(TEXT SEGMENT):
Stewart H. Welch III, CFP, AEP
Founder, The Welch Group, LLC
February 24, 2008

Money Strategies for Your Home
February 24, 2008

For many people, their home is their single most valuable asset.  Often, assets other than the home are modest, consisting of a small pension, Social Security and a relatively small retirement account such as an IRA.  Here are some strategies for turning your home into a productive asset.

 

Downsize.  I have had a number of retirement clients who have chosen to sell their home and purchase a smaller one, thereby releasing a portion of their equity that they can use for other purposes.  The reasons for this are many.  In some cases, they simply wanted a newer home with less maintenance, less taxes and little or no yard.  Others wanted a smaller home where all the living space was on one level.  The equity that is released can be added to their investment account and used to increase their retirement cash flow.  Many people do not understand the tax benefits of such a move.  Current law allows a homeowner to sell his or her primary residence and avoid paying any taxes on the first $250,000 of profit.  For married couples, the tax exempt amount is $500,000.  Any profits above the tax exempt amount are taxed at favorable long-term capital gains rates (15% federal).  Imagine being able to take up to $500,000 of profit tax-free and invest those proceeds into your personal investment account to increase your cash flow!  If this is a strategy that fits your situation, consider not only downsizing, but also moving to a less expensive housing area.  For example, if you live in affluent communities such as Mountain Brook, Vestavia, Homewood or Hoover, by moving to wonderful communities like Chelsea, Montevallo or Pell City, you’ll get much more home for your money while still being only a short drive to all of the amenities in the Birmingham area.

(DATA SHOWN):

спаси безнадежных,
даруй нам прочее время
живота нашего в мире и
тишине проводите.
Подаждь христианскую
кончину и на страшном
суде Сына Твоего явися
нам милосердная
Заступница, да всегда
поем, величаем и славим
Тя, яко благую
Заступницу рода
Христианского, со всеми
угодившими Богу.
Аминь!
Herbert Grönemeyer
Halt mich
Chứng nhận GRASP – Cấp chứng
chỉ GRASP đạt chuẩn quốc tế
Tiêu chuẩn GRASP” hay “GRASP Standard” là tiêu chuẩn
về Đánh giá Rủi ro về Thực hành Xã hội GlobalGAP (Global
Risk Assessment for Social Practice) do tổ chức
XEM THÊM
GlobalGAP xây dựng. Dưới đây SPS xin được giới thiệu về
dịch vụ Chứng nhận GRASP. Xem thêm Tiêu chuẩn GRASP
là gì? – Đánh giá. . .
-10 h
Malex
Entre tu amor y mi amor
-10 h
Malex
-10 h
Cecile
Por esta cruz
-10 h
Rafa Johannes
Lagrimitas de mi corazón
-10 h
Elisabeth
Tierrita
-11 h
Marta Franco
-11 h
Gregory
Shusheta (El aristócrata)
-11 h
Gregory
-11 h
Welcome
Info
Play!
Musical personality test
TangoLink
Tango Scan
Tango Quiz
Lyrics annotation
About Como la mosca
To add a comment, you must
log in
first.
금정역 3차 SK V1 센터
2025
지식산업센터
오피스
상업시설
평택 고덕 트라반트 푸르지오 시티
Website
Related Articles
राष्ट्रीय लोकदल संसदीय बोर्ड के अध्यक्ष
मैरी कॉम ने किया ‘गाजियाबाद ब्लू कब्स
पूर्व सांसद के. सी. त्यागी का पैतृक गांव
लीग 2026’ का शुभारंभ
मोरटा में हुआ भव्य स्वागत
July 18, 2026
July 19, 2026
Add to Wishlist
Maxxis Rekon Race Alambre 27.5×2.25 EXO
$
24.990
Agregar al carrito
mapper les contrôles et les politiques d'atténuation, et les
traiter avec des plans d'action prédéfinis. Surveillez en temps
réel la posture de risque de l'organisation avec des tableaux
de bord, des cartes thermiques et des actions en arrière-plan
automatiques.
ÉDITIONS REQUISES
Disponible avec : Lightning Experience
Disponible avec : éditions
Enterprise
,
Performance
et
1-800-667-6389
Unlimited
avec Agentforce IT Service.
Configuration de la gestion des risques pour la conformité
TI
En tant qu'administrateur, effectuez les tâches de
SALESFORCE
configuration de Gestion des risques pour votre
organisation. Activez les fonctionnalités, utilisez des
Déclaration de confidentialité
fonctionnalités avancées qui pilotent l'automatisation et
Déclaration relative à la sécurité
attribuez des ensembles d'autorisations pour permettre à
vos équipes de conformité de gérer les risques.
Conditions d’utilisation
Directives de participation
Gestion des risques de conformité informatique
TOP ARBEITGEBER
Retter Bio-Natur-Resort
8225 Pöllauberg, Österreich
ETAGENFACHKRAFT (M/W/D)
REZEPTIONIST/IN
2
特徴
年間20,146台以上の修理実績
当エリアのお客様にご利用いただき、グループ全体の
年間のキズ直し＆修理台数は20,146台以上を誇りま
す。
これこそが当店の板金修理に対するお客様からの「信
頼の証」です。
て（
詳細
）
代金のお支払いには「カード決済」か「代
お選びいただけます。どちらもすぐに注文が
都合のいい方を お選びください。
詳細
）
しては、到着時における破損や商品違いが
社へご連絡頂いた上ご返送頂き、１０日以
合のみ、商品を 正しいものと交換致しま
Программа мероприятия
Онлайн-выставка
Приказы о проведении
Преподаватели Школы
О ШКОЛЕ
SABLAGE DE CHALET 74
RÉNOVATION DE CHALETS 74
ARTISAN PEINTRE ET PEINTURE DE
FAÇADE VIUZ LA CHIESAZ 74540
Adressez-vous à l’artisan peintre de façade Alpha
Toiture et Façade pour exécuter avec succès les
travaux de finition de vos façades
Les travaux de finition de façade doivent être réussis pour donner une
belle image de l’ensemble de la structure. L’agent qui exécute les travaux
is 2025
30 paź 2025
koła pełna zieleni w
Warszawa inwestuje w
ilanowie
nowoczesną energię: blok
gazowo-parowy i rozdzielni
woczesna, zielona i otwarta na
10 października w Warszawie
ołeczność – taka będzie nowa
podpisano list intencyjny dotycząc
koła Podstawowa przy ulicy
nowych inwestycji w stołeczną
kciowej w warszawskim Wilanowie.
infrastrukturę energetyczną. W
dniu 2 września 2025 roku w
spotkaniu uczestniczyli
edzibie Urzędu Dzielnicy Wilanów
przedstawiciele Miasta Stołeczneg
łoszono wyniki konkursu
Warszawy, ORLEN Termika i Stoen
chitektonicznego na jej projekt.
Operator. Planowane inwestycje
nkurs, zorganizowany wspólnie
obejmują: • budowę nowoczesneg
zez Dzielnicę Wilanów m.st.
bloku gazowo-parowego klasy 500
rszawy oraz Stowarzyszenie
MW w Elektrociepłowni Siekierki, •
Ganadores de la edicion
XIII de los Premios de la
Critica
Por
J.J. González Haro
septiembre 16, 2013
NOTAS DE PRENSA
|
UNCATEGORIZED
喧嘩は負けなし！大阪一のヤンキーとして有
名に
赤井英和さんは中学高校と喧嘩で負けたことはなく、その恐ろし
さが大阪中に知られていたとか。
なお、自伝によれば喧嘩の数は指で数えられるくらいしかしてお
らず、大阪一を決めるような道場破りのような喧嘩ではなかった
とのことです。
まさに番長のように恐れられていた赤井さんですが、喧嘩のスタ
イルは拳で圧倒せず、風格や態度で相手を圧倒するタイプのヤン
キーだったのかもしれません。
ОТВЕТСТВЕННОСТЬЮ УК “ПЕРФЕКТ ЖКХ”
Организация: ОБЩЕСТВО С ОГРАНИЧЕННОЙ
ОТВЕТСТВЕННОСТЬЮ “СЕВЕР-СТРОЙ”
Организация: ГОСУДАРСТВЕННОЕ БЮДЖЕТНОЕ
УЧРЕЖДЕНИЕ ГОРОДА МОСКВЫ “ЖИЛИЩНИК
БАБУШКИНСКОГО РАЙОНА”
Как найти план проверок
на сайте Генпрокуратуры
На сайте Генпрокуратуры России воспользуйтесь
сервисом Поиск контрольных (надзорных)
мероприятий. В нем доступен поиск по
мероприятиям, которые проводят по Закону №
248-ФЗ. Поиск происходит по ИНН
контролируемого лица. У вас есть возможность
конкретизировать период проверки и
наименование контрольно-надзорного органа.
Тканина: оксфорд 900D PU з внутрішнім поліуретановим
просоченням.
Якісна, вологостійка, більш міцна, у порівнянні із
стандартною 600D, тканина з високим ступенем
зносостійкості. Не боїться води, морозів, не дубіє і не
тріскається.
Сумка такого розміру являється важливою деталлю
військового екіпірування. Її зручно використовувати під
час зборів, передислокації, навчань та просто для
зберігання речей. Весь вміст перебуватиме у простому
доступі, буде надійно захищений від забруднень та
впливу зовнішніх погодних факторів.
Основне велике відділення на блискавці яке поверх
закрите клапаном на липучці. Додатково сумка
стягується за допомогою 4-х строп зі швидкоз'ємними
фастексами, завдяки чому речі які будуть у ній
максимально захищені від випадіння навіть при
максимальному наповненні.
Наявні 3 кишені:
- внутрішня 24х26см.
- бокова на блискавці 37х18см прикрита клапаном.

(WORK REQUEST): Reproduce the passage of the article on money strategies for your home from "Stewart H. Welch" up to and including "a productive asset.".

(RESPONSE):
Stewart H. Welch III, CFP, AEP
Founder, The Welch Group, LLC
February 24, 2008

Money Strategies for Your Home
February 24, 2008

For many people, their home is their single most valuable asset.  Often, assets other than the home are modest, consisting of a small pension, Social Security and a relatively small retirement account such as an IRA.  Here are some strategies for turning your home into a productive asset.